*To do*:
Pictures do not belong in the copy. Output exactly the lines from the one containing "0.85: 0.05 -> 0.02" to the end of the listing below.

Start of Block

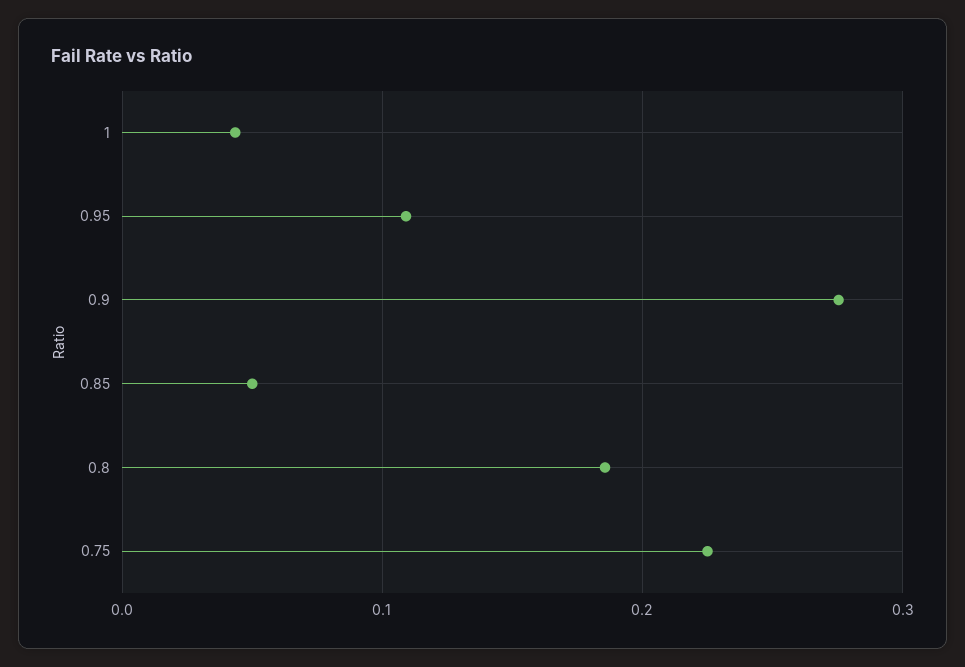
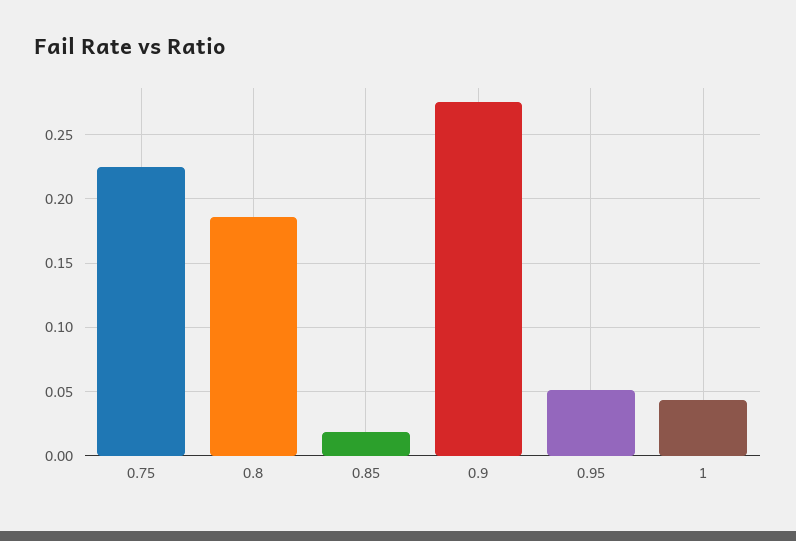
0.95: 0.11 -> 0.05
0.85: 0.05 -> 0.02

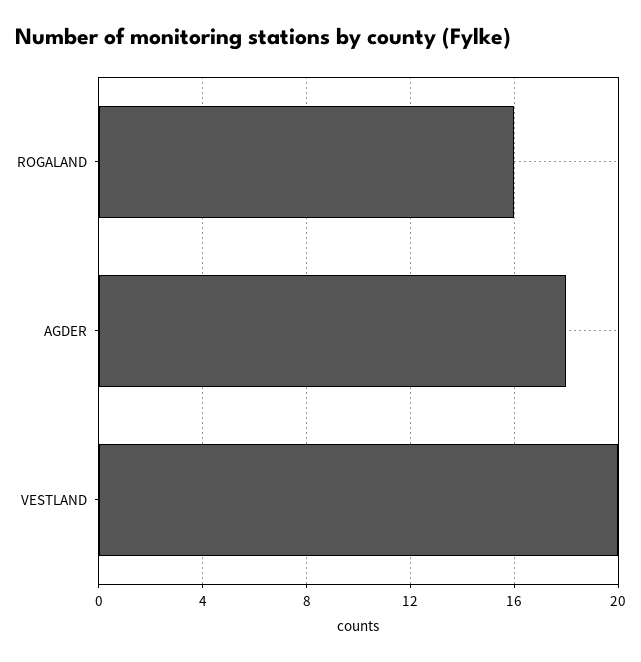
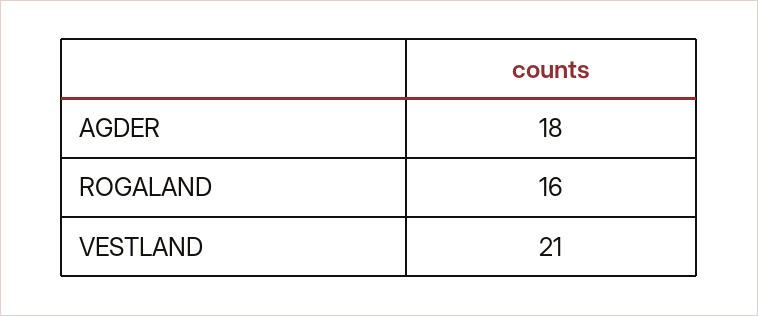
VESTLAND: 20 -> 21

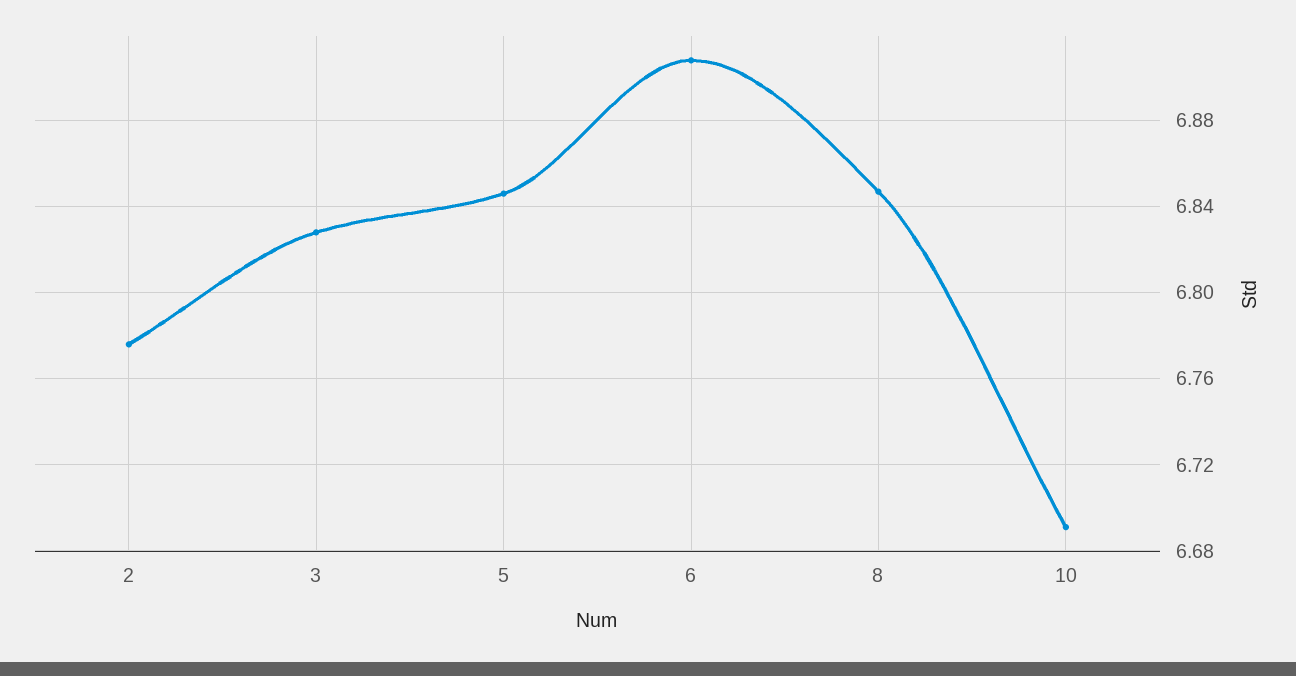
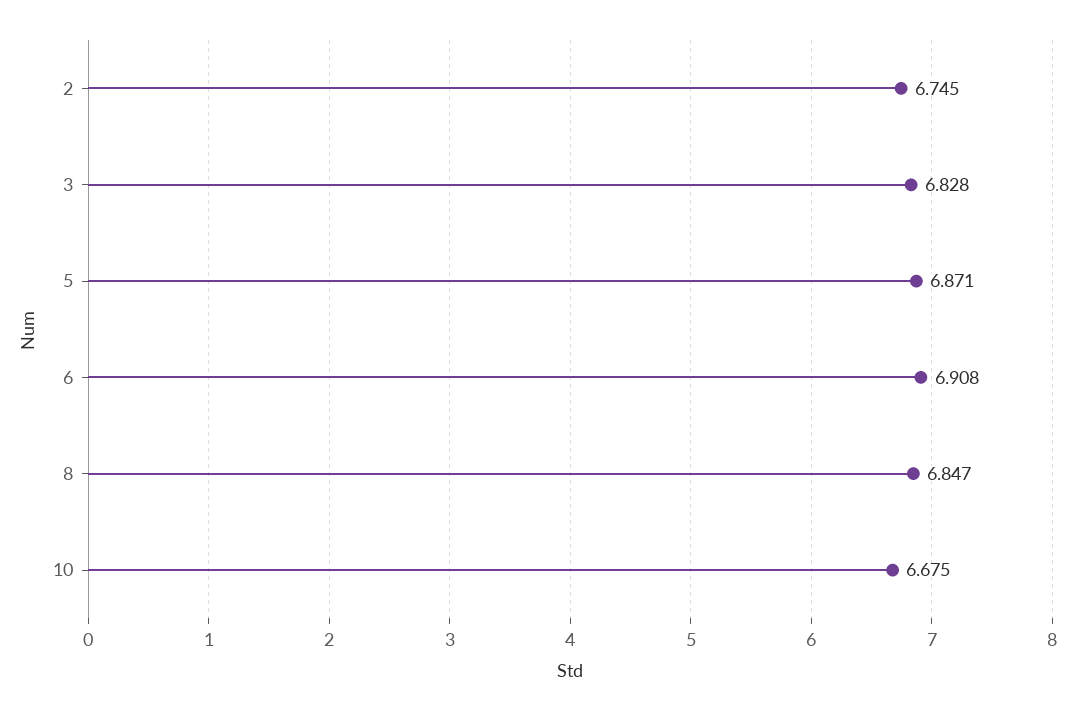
2: 6.775 -> 6.745
5: 6.845 -> 6.871
10: 6.69 -> 6.675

End of Block

*Answer box*:
0.85: 0.05 -> 0.02

VESTLAND: 20 -> 21

2: 6.775 -> 6.745
5: 6.845 -> 6.871
10: 6.69 -> 6.675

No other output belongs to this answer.